Treating customers fairly or treating customers frivolously
Whether covered by regulation or not, it is important for debt buyers and debt collectors to embrace TCF guidelines now, so they are prepared for any future regulatory changes
By Willem Wellinghoff, Legal Counsel, Cabot Credit Management
It is almost a decade since the Financial Services Authority (FSA) challenged financial services firms to embed the treating customers fairly (TCF) principles and still today TCF forms a central part of the FSA’s regulatory agenda.
In recent years, there has been a significant focus on embedding TCF in the debt collection and debt purchase industry, but why is this and what can we expect in the future?
It is often a misconception that TCF is linked to customer satisfaction and how you treat customers and, although this may be a measure, it is actually outcome-based regulation which has the consumer at the heart of every decision, process and model that a business operates. It is primarily focused on improving the consumer experience and confidence in the financial services industry based on six outcomes.
Firms regulated by the FSA need to instil TCF within their culture and need to evidence compliance with TCF through management information. It is, therefore, understandable why the debt collection and debt purchase industry is captured by TCF.
As financial services firms make the conscious decision to outsource or sell debt to specialist debt recovery and purchase agencies in the consumer credit industry, they need to ensure that the appropriate systems and controls are in place with collectors to ensure that the consumer will not suffer any detriment and that the same culture is implemented.
Every process, from recruiting an employee and having adequate risk controls to evidencing decisions you make in every part of the business and your rewards schemes, needs to consider the outcome-based regulation and what impact it has on the consumer.
Currently, in the UK, debt buyers and debt collectors do not need to be regulated by the FSA, however, as the Office of Fair Trading (OFT) and FSA have overlapping interests and statutory objectives, which include the protection of consumers and ensuring confidence in the financial services industry, both regulators signed a memorandum of understanding in December 2009.
It came as no surprise then that the OFT agreed to focus on TCF and pressed consumer credit institutions to implement TCF within their business. Indeed the OFT stresses, in their own guidance, that TCF must be adhered to by consumer credit institutions, despite it not be regulated by the FSA, as otherwise it could question the trader’s fitness to hold a consumer credit licence.
This has never been more important - debt buyers and debt collectors are being urged to embed TCF as part of their culture and continually monitor systems and controls and appetite for risk.
The Financial Services Bill has made provision for consumer credit regulation to be transferred to the Financial Conduct Authority (FCA) from the OFT. Once the bill, which has recently had its second reading in the House of Lords, becomes an act, it will more than likely provide powers to the FCA which have not been granted to the OFT or the FSA previously.
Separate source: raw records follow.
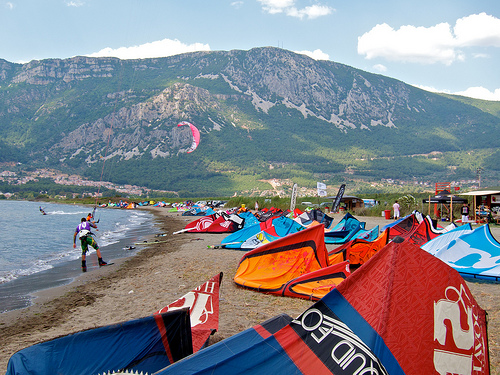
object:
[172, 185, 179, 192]
tree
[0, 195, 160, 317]
ocean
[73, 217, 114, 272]
man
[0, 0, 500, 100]
sky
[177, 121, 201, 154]
kite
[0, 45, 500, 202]
mountain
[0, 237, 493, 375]
kites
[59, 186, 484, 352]
beach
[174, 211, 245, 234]
kite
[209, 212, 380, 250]
kite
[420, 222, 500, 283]
kite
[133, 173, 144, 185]
tree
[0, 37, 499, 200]
distance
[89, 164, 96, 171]
tree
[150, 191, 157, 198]
tree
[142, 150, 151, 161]
tree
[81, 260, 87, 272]
footstep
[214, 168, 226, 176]
tree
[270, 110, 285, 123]
tree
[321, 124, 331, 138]
tree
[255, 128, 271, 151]
tree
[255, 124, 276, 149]
tree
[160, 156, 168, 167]
tree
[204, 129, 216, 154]
tree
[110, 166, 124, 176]
tree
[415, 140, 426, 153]
tree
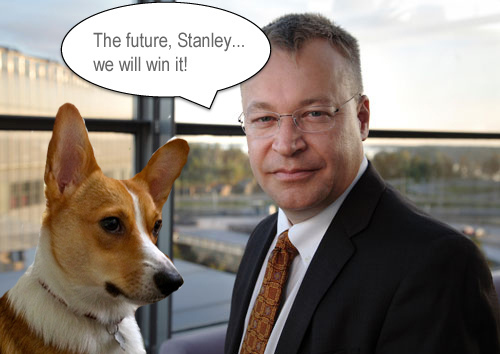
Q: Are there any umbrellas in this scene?
A: No, there are no umbrellas.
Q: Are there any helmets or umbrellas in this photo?
A: No, there are no umbrellas or helmets.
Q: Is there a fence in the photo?
A: No, there are no fences.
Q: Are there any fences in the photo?
A: No, there are no fences.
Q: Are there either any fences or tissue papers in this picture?
A: No, there are no fences or tissue papers.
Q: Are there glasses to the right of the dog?
A: Yes, there are glasses to the right of the dog.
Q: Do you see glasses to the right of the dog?
A: Yes, there are glasses to the right of the dog.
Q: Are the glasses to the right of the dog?
A: Yes, the glasses are to the right of the dog.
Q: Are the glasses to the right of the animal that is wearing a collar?
A: Yes, the glasses are to the right of the dog.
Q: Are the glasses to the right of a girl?
A: No, the glasses are to the right of the dog.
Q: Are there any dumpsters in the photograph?
A: No, there are no dumpsters.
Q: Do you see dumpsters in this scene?
A: No, there are no dumpsters.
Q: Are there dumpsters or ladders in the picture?
A: No, there are no dumpsters or ladders.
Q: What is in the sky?
A: The clouds are in the sky.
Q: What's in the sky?
A: The clouds are in the sky.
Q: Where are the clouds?
A: The clouds are in the sky.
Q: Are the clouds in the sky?
A: Yes, the clouds are in the sky.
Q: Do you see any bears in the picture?
A: No, there are no bears.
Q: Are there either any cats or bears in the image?
A: No, there are no bears or cats.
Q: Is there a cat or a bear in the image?
A: No, there are no bears or cats.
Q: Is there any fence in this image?
A: No, there are no fences.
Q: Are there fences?
A: No, there are no fences.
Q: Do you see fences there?
A: No, there are no fences.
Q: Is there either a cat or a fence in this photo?
A: No, there are no fences or cats.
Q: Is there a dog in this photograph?
A: Yes, there is a dog.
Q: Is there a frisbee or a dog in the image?
A: Yes, there is a dog.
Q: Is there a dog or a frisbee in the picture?
A: Yes, there is a dog.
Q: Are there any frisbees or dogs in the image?
A: Yes, there is a dog.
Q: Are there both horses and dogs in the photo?
A: No, there is a dog but no horses.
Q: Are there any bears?
A: No, there are no bears.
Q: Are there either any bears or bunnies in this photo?
A: No, there are no bears or bunnies.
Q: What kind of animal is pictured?
A: The animal is a dog.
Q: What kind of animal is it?
A: The animal is a dog.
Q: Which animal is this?
A: This is a dog.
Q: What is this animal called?
A: This is a dog.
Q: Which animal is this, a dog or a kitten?
A: This is a dog.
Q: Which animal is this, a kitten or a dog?
A: This is a dog.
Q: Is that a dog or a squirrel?
A: That is a dog.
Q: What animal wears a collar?
A: The dog wears a collar.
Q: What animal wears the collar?
A: The dog wears a collar.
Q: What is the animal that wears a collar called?
A: The animal is a dog.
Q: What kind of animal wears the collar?
A: The animal is a dog.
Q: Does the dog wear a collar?
A: Yes, the dog wears a collar.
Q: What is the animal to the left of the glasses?
A: The animal is a dog.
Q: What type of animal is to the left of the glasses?
A: The animal is a dog.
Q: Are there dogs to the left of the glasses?
A: Yes, there is a dog to the left of the glasses.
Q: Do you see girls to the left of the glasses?
A: No, there is a dog to the left of the glasses.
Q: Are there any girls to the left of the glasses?
A: No, there is a dog to the left of the glasses.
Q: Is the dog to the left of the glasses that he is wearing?
A: Yes, the dog is to the left of the glasses.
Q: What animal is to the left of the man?
A: The animal is a dog.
These may include the ability to withdraw promotions and products and publicising investigations and enforcement activity. So it is important for collectors to consider early on which products they are willing to service or purchase to ensure they do not risk regulatory intervention longer term, especially where products with a higher risk profile are coming to the market. Due diligence and having adequate information to make the right decisions are again crucial.
How TCF will shape up in the awakening of the FCA is yet to be seen, however, it is more than likely that a similar or stricter regime will take its place.
An impact assessment on how consumer credit regulation will be transferred to the FCA is due by the end of this year, so we will have a better idea of how the FCA is intending to manage TCF and to ensure organisations have adequate systems and controls. However, until then we know one thing for sure: the FCA is coming in 2014 and only those debt buyers and debt collectors that are excited by the prospect of this challenge and are willing to consider a change to their systems and controls and embed TCF within the culture will be successful.